Herbert Alphonso “Rap” Dixon (1902-1944)

Herbert Rap Dixon
Herbert "Rap" Dixon
Courtesy Phillip Dewey, Fair use image

Herbert Alphonso Dixon was a Negro Baseball League (NBL) baseball outfielder. Nicknamed “Rap,” Dixon was born on September 15, 1902 in Kingston, Georgia to John and Rose Goodwin Dixon. Both of Dixon’s parents were born in Georgia; his father John was a laborer at a steel company, while his mother Rose was listed as a servant on the 1920 census report. Dixon had four siblings, Rachel L, Paul P & Pauline R (twins), and John W Dixon. While Dixon was a young boy, his family moved to Steelton, Pennsylvania.

To avoid an upcoming high school assignment of dissecting a cat in science class, Dixon went to a local sporting goods store and spent the money he had saved from working on the weekends in a steel mill to purchase a new baseball glove. Dixon took a train to Atlantic City where he played for the Bacharach Giants. After a short stay, he returned home, continued baseball with the Steelton Giants, and returned to school.

In 1922 Dixon’s career as a professional baseball player started with the Harrisburg Giants of the Eastern Colored League. The Harrisburg Giants were the highest-paid team in Black baseball at the time. Dixon played for the Washington Potomacs briefly during the 1924 season, toured Japan in 1927-1928 on an All-Star team selected by Raleigh “Biz” Mackey, and in 1928 Dixon signed with the Baltimore Black Sox where he had the best hitting season of his career. Dixon had a .315 lifetime batting average, was a five-time All-Star, and achieved a still-standing record 14 straight hits in 1929 against the Homestead Grays.

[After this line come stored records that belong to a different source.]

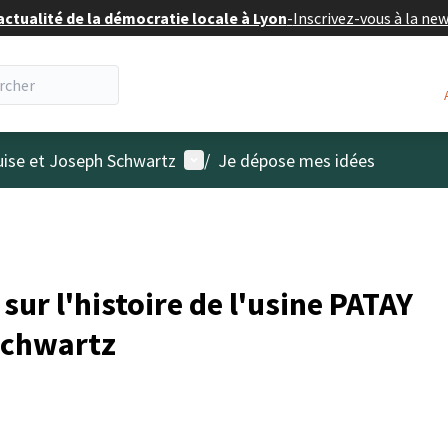
actualité de la démocratie locale à Lyon
-
Inscrivez-vous à la ne
Menu utilisateur
uise et Joseph Schwartz
/
Je dépose mes idées
sur l'histoire de l'usine PATAY
Schwartz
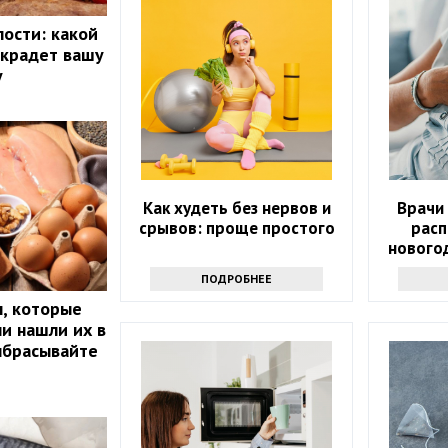
лости: какой
 крадет вашу
у
Как худеть без нервов и
Врачи
срывов: проще простого
расп
нового
ПОДРОБНЕЕ
, которые
ли нашли их в
ыбрасывайте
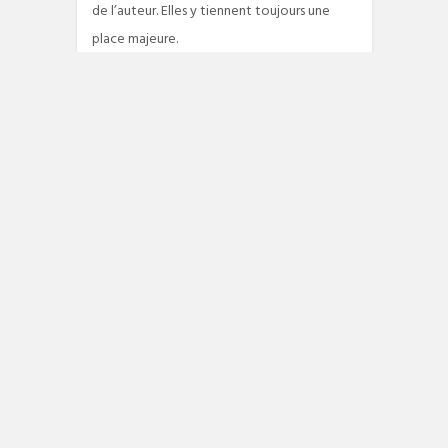
de l’auteur. Elles y tiennent toujours une
place majeure.
1119 VIEWS
READ MORE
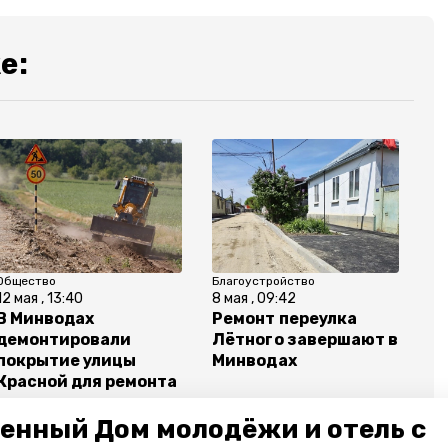
е:
Общество
Благоустройство
12 мая , 13:40
8 мая , 09:42
В Минводах
Ремонт переулка
демонтировали
Лётного завершают в
покрытие улицы
Минводах
Красной для ремонта
дороги
енный Дом молодёжи и отель с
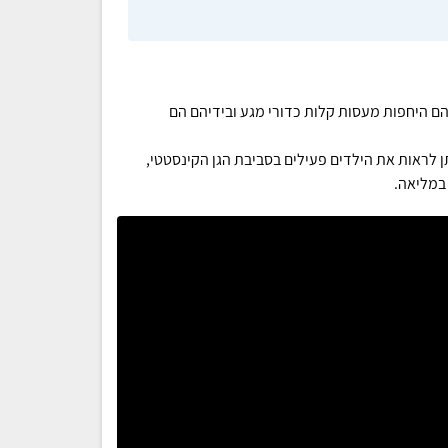
יהם היחפות מעסות קלות כדורי מגע ובידיהם הם
יתן לראות את הילדים פעילים בסביבת הגן הקינסטטי,
 במליאה.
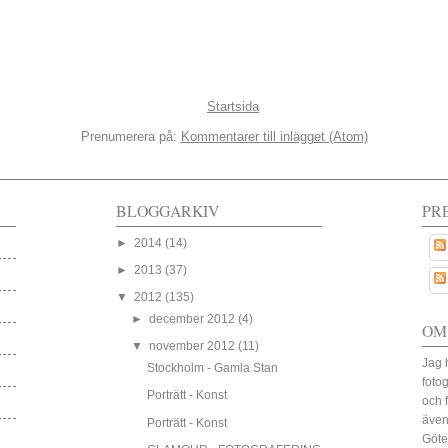
Startsida
Prenumerera på:
Kommentarer till inlägget (Atom)
BLOGGARKIV
PR
►
2014
(14)
►
2013
(37)
▼
2012
(135)
►
december 2012
(4)
OM
▼
november 2012
(11)
Jag 
Stockholm - Gamla Stan
fotog
Porträtt - Konst
och 
även
Porträtt - Konst
Göte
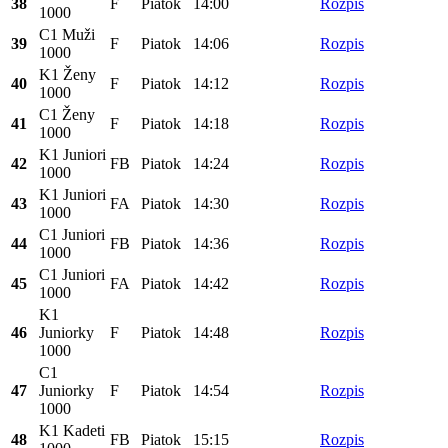
38
F
Piatok
14:00
Rozpis
1000
C1 Muži
39
F
Piatok
14:06
Rozpis
1000
K1 Ženy
40
F
Piatok
14:12
Rozpis
1000
C1 Ženy
41
F
Piatok
14:18
Rozpis
1000
K1 Juniori
42
FB
Piatok
14:24
Rozpis
1000
K1 Juniori
43
FA
Piatok
14:30
Rozpis
1000
C1 Juniori
44
FB
Piatok
14:36
Rozpis
1000
C1 Juniori
45
FA
Piatok
14:42
Rozpis
1000
K1
46
Juniorky
F
Piatok
14:48
Rozpis
1000
C1
47
Juniorky
F
Piatok
14:54
Rozpis
1000
K1 Kadeti
48
FB
Piatok
15:15
Rozpis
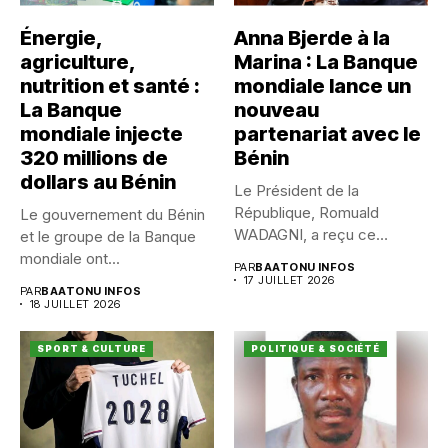
Énergie,
Anna Bjerde à la
agriculture,
Marina : La Banque
nutrition et santé :
mondiale lance un
La Banque
nouveau
mondiale injecte
partenariat avec le
320 millions de
Bénin
dollars au Bénin
Le Président de la
République, Romuald
Le gouvernement du Bénin
WADAGNI, a reçu ce
et le groupe de la Banque
vendredi 17...
mondiale ont...
PAR
BAATONU INFOS
17 JUILLET 2026
PAR
BAATONU INFOS
18 JUILLET 2026
SPORT & CULTURE
POLITIQUE & SOCIÉTÉ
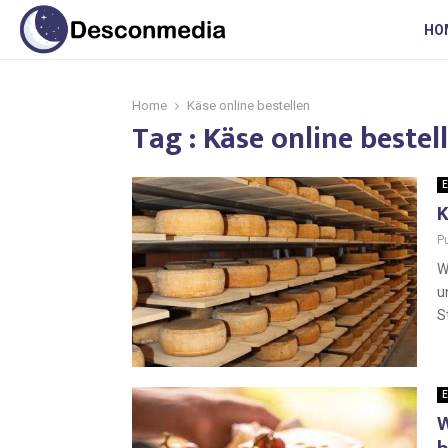
HO
Home
Käse online bestellen
Tag : Käse online bestel
E
K
P
W
u
S
E
W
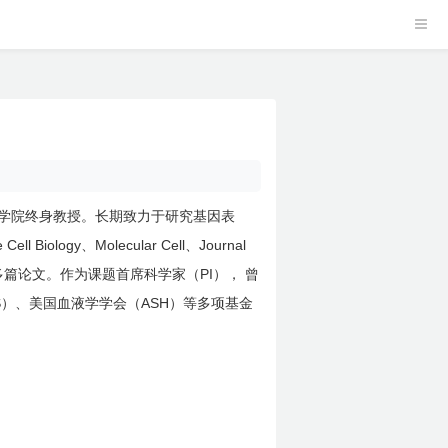
学院终身教授。长期致力于研究基因表
 Cell Biology
Molecular Cell
Journal
、
、
PI
多篇论文。作为课题首席科学家（
），
曾
S
ASH
）、美国血液学学会（
）等多项基金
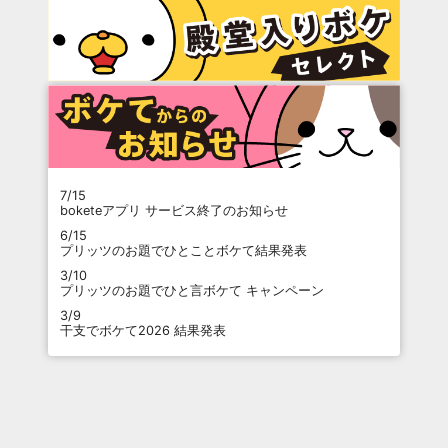
7/15
boketeアプリ サービス終了のお知らせ
6/15
プリッツのお題でひとことボケて結果発表
3/10
プリッツのお題でひと言ボケて キャンペーン
3/9
干支でボケて2026 結果発表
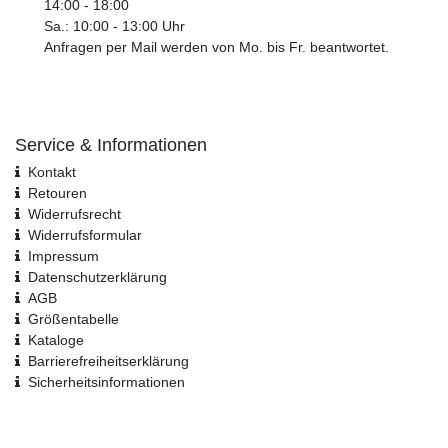
14:00 - 18:00
Sa.: 10:00 - 13:00 Uhr
Anfragen per Mail werden von Mo. bis Fr. beantwortet.
Service & Informationen
Kontakt
Retouren
Widerrufsrecht
Widerrufs­formular
Impressum
Daten­schutz­erklärung
AGB
Größentabelle
Kataloge
Barrierefreiheitserklärung
Sicherheitsinformationen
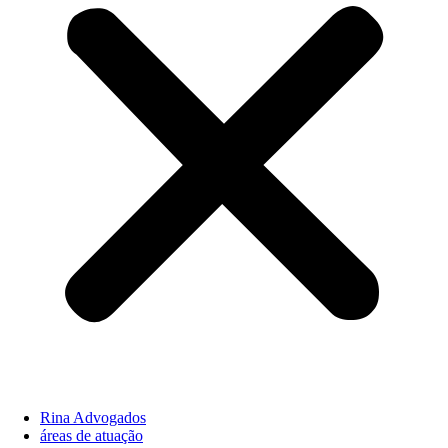
Rina Advogados
áreas de atuação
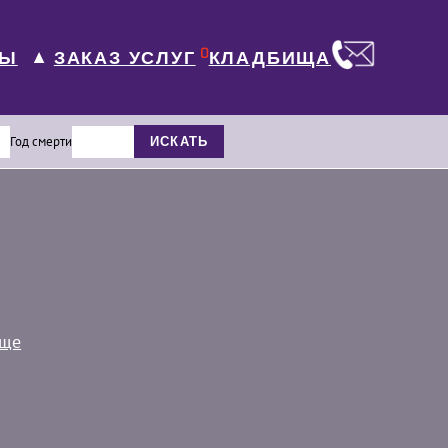
0
ЛЫ
КЛАДБИЩА
ЗАКАЗ УСЛУГ
▼
Год смерти
ИСКАТЬ
ище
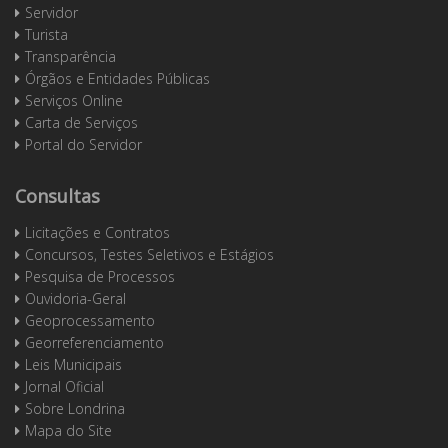
Servidor
Turista
Transparência
Órgãos e Entidades Públicas
Serviços Online
Carta de Serviços
Portal do Servidor
Consultas
Licitações e Contratos
Concursos, Testes Seletivos e Estágios
Pesquisa de Processos
Ouvidoria-Geral
Geoprocessamento
Georreferenciamento
Leis Municipais
Jornal Oficial
Sobre Londrina
Mapa do Site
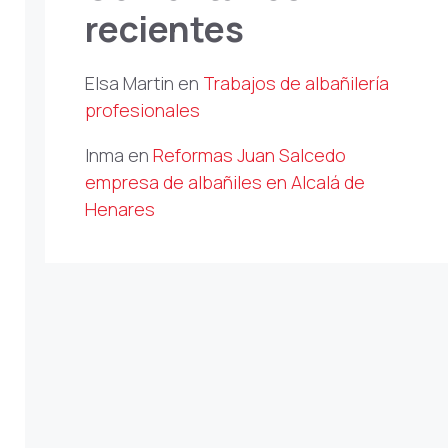
recientes
Elsa Martin
en
Trabajos de albañilería
profesionales
Inma
en
Reformas Juan Salcedo
empresa de albañiles en Alcalá de
Henares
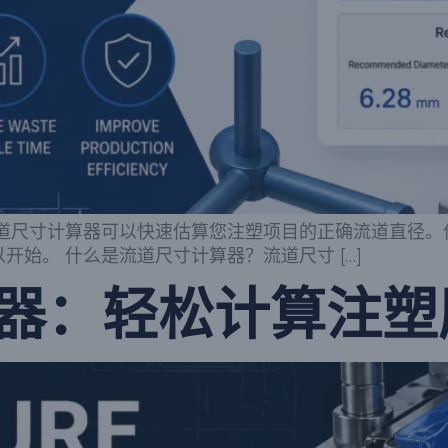
道尺寸计算器可以快速估算您注塑项目的正确流道直径。
开始。 什么是流道尺寸计算器？流道尺寸 […]
器：轻松计算注塑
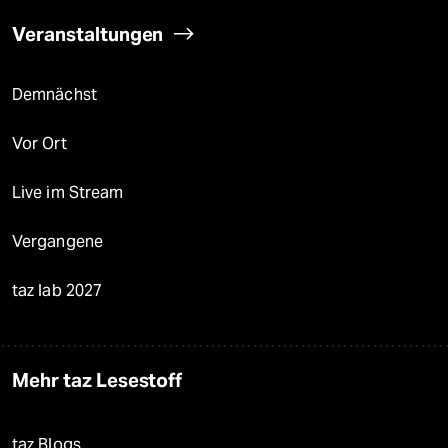
Veranstaltungen
Demnächst
Vor Ort
Live im Stream
Vergangene
taz lab 2027
Mehr taz Lesestoff
taz Blogs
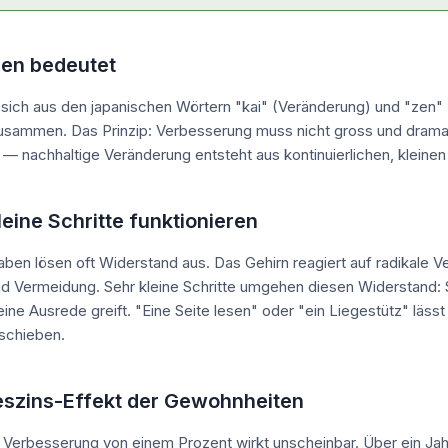
en bedeutet
 sich aus den japanischen Wörtern "kai" (Veränderung) und "zen"
sammen. Das Prinzip: Verbesserung muss nicht gross und dramat
 — nachhaltige Veränderung entsteht aus kontinuierlichen, kleinen 
eine Schritte funktionieren
ben lösen oft Widerstand aus. Das Gehirn reagiert auf radikale 
nd Vermeidung. Sehr kleine Schritte umgehen diesen Widerstand: 
eine Ausrede greift. "Eine Seite lesen" oder "ein Liegestütz" lässt 
fschieben.
eszins-Effekt der Gewohnheiten
e Verbesserung von einem Prozent wirkt unscheinbar. Über ein Ja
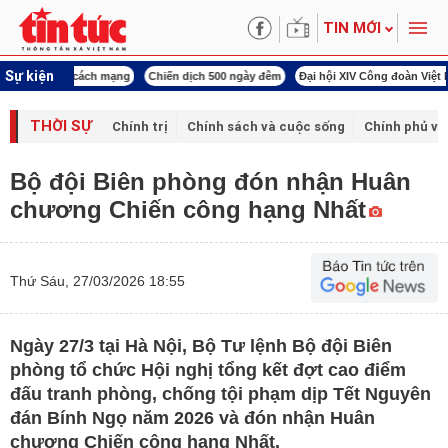
TIN MỚI
Sự kiện
í cách mạng
Chiến dịch 500 ngày đêm
Đại hội XIV Công đoàn Việt Nam
World
THỜI SỰ
Chính trị
Chính sách và cuộc sống
Chính phủ vớ
Bộ đội Biên phòng đón nhận Huân
chương Chiến công hạng Nhất
Thứ Sáu, 27/03/2026 18:55
Ngày 27/3 tại Hà Nội, Bộ Tư lệnh Bộ đội Biên
phòng tổ chức Hội nghị tổng kết đợt cao điểm
đấu tranh phòng, chống tội phạm dịp Tết Nguyên
đán Bính Ngọ năm 2026 và đón nhận Huân
chương Chiến công hạng Nhất.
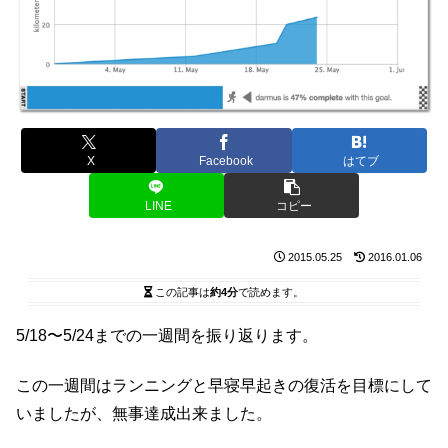
X
Facebook
はてブ
LINE
コピー
2015.05.25
2016.01.06
この記事は
約4分
で読めます。
5/18〜5/24までの一週間を振り返ります。
この一週間はランニングと早寝早起きの復活を目標にして
いましたが、無事達成出来ました。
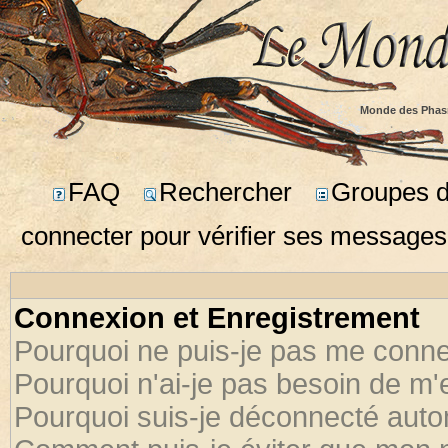
Monde des Phas
FAQ
Rechercher
Groupes d'
connecter pour vérifier ses messages
Connexion et Enregistrement
Pourquoi ne puis-je pas me conne
Pourquoi n'ai-je pas besoin de m'
Pourquoi suis-je déconnecté aut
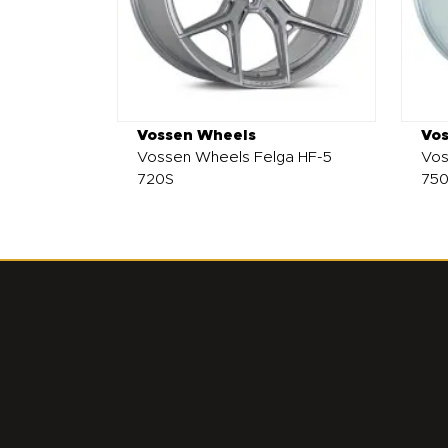
Vossen Wheels
Vo
Vossen Wheels Felga HF-5
Vos
720S
75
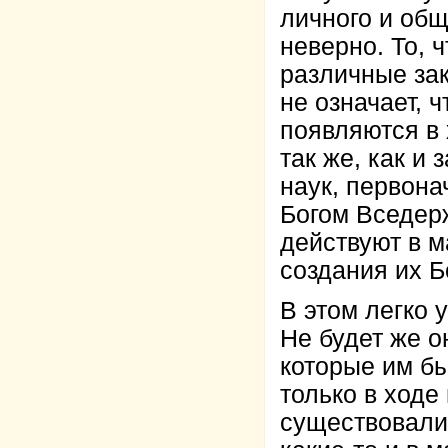
личного и общ
неверно. То, 
различные за
не означает, 
появляются в 
так же, как и
наук, первона
Богом Вседер
действуют в м
создания их Б
В этом легко 
Не будет же о
которые им бы
только в ходе
существовали 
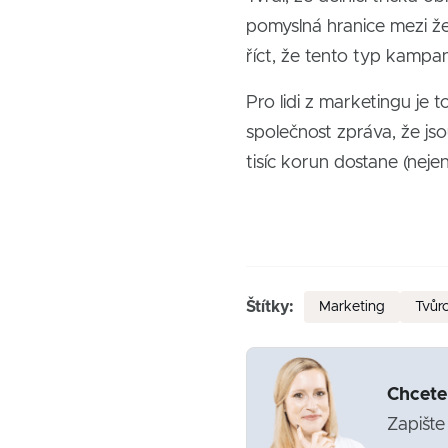
pomyslná hranice mezi že
říct, že tento typ kampa
Pro lidi z marketingu je 
společnost zpráva, že jso
tisíc korun dostane (neje
Štítky:
Marketing
Tvůrc
Chcete
Zapište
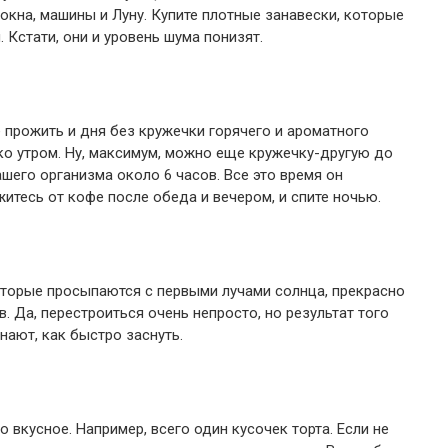
окна, машины и Луну. Купите плотные занавески, которые
. Кстати, они и уровень шума понизят.
прожить и дня без кружечки горячего и ароматного
ко утром. Ну, максимум, можно еще кружечку-другую до
шего организма около 6 часов. Все это время он
тесь от кофе после обеда и вечером, и спите ночью.
оторые просыпаются с первыми лучами солнца, прекрасно
. Да, перестроиться очень непросто, но результат того
нают, как быстро заснуть.
 вкусное. Например, всего один кусочек торта. Если не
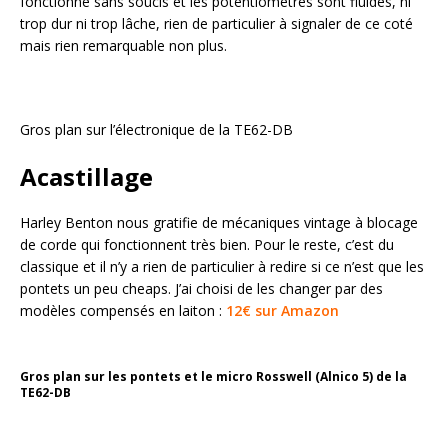
fonctionne sans soucis et les potentiomètres sont fluides, ni
trop dur ni trop lâche, rien de particulier à signaler de ce coté
mais rien remarquable non plus.
Gros plan sur l’électronique de la TE62-DB
Acastillage
Harley Benton nous gratifie de mécaniques vintage à blocage
de corde qui fonctionnent très bien. Pour le reste, c’est du
classique et il n’y a rien de particulier à redire si ce n’est que les
pontets un peu cheaps. J’ai choisi de les changer par des
modèles compensés en laiton :
12€ sur Amazon
Gros plan sur les pontets et le micro Rosswell (Alnico 5) de la
TE62-DB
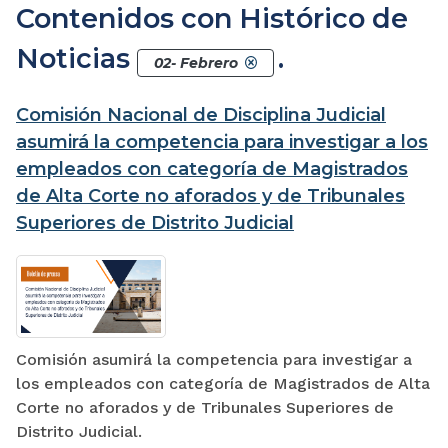
Contenidos con Histórico de
Noticias
.
02- Febrero
Comisión Nacional de Disciplina Judicial
asumirá la competencia para investigar a los
empleados con categoría de Magistrados
de Alta Corte no aforados y de Tribunales
Superiores de Distrito Judicial
Comisión asumirá la competencia para investigar a
los empleados con categoría de Magistrados de Alta
Corte no aforados y de Tribunales Superiores de
Distrito Judicial.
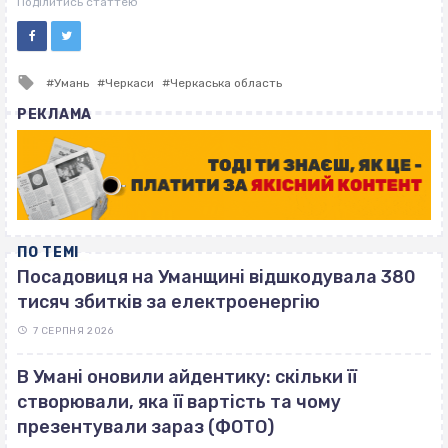
Поділитись статтею
Tagged
Умань
Черкаси
Черкаська область
with
РЕКЛАМА
ПО ТЕМІ
Посадовиця на Уманщині відшкодувала 380
тисяч збитків за електроенергію
7 СЕРПНЯ 2026
В Умані оновили айдентику: скільки її
створювали, яка її вартість та чому
презентували зараз (ФОТО)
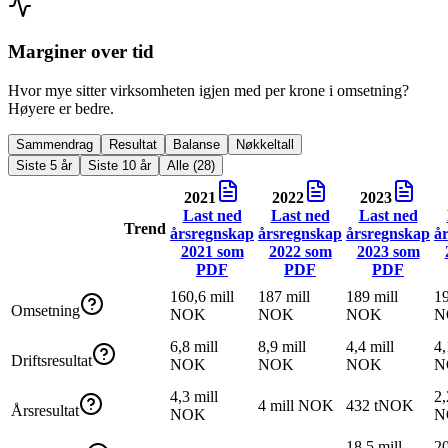
Marginer over tid
Hvor mye sitter virksomheten igjen med per krone i omsetning?
Høyere er bedre.
Sammendrag
Resultat
Balanse
Nøkkeltall
Siste 5 år
Siste 10 år
Alle (28)
2021
2022
2023
Last ned
Last ned
Last ned
Trend
årsregnskap
årsregnskap
årsregnskap
å
2021
som
2022
som
2023
som
PDF
PDF
PDF
160,6 mill
187 mill
189 mill
19
Omsetning
NOK
NOK
NOK
N
6,8 mill
8,9 mill
4,4 mill
4,
Driftsresultat
NOK
NOK
NOK
N
4,3 mill
2,
4 mill NOK
432 tNOK
Årsresultat
NOK
N
18,5 mill
20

On July 6, 1930 Dixon struck the first home run by an African American in Yankee Stadium. In 1932 Dixon played for the Pittsburgh Crawfords, called the “Yankees of Black Baseball” and was joined on the roster by Satchel Paige, Judy Johnson, Ted “Double Duty” Radcliffe, and Josh Gibson. In 1933 Dixon played in the first East-West Classic game and stole first base. During his 16-season career spanning from 1922 to 1938, Dixon also played with the Hilldale Giants, Philadelphia Stars, Brooklyn Eagles, Homestead Grays, and Newark Eagles.

Herbert Alphonse “Rap” Dixon died at the age of 41 on July 20, 1944 of a heart attack while riding on a Detroit, Michigan streetcar. He was listed as married on the Michigan death certificate, but no documentation of children has been located. Dixon is buried in Midland Cemetery in Steelton, Dauphin County, Pennsylvania. On July 11, 2015, Dixon was honored by the Borough of Steelton by naming the home dugout at Reich Field in his memory.